Wednesday, July 10, 2013

treading water

treading water
July 10th, 2013

So, the other day, while I was being my extremely productive self, I watched six episodes of Teen Mom 2...in a row.  It was bad: not just the show, not just my general state of NOT MOVING for hours except to pee, and definitely not just the self hate that followed each episode.  The worst part was the moment I gave into the show – completely. 

As I lay curled up on my couch with my laptop warming my stomach I watched Leah -- age 20, mother of a set of 2 year-old twins, divorced, unemployed, uneducated (formally) -- get proposed to for a SECOND TIME in her life.  A SECOND TIME!  And then it happened.  I thought, “What is wrong with me? Why has no man ever proposed to me?” And then, it got worse, I thought, “I’ve missed my chance to be a teen mom.”  As you can imagine I had lost my sense of reality and it spiraled from there.

In that dark directionless spiral, a part of me (a very SMALL part) was envious of the girls who make mistakes/shit happens/whatever incredibly early because they don’t have to make the decisions later.  Later: when one is aware of and can obsess over all the ramifications of said decision.  *As I type this I realize how insane it all sounds. 

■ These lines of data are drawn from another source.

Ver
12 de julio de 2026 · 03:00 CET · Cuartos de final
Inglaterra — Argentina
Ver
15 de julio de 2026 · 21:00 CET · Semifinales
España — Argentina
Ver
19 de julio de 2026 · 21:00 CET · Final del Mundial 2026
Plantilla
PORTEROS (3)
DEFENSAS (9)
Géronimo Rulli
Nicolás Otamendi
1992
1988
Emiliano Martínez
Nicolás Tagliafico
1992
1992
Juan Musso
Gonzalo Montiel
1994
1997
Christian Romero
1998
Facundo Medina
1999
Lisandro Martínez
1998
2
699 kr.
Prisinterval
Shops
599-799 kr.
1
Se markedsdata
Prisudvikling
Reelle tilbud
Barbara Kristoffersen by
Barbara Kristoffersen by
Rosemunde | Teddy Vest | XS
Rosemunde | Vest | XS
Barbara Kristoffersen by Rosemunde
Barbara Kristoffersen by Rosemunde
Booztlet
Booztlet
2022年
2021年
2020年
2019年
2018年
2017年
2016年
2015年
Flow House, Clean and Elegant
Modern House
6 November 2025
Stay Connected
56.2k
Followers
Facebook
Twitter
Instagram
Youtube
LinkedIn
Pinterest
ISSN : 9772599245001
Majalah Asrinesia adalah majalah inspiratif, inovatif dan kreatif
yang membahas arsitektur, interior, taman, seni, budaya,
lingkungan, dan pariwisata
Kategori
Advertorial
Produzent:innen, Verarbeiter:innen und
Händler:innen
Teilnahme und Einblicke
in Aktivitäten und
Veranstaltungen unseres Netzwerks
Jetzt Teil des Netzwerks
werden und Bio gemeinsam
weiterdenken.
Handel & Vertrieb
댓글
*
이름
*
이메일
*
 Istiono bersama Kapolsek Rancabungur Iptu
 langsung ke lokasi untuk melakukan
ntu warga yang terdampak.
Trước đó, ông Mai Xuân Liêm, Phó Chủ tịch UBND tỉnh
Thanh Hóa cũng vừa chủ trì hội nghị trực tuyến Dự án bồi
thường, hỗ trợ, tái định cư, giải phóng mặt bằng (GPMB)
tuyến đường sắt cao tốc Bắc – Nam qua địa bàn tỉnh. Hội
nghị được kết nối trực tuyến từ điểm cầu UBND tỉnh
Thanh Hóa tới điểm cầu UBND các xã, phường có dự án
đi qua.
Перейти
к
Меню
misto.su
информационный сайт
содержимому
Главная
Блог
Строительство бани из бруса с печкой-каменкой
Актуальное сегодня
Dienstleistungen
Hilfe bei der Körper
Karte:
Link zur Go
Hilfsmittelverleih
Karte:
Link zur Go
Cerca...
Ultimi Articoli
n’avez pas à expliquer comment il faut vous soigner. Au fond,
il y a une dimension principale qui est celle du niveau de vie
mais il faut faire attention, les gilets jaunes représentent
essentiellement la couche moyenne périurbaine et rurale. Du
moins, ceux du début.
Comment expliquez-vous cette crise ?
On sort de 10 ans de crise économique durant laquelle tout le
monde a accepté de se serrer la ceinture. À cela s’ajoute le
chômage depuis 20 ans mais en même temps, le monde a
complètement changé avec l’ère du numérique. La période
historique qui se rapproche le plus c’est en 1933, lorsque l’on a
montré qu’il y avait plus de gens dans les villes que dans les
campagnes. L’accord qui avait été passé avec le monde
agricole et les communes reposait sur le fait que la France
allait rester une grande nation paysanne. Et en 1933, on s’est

Most of my life I have been frozen by indecision.  The fear of making the wrong choice dominates my every thought – I can’t commit: to jobs, dogs, clothing, vacations, any kind of future plans etc.  Instead of moving forward I end up returning to zero, anxious, filled with regret, and stuck.  There are too many choices today, why did someone fill my head with the notion that I could be what I wanted to be?! Why am I plagued with fear of not becoming THAT person?  Why do I feel a huge obligation to my 16 year-old self and her dreams!?  Why am I afraid!? Long way round – why didn’t I just get pregnant at 16 and not have to think about myself anymore?! ….oh right, because I was a virgin until 22.

P.S. I wrote this AFTER Jeremy hit Leah in the face with a piece of bacon.  Ellie Jepperson - disappointing women everywhere all the time.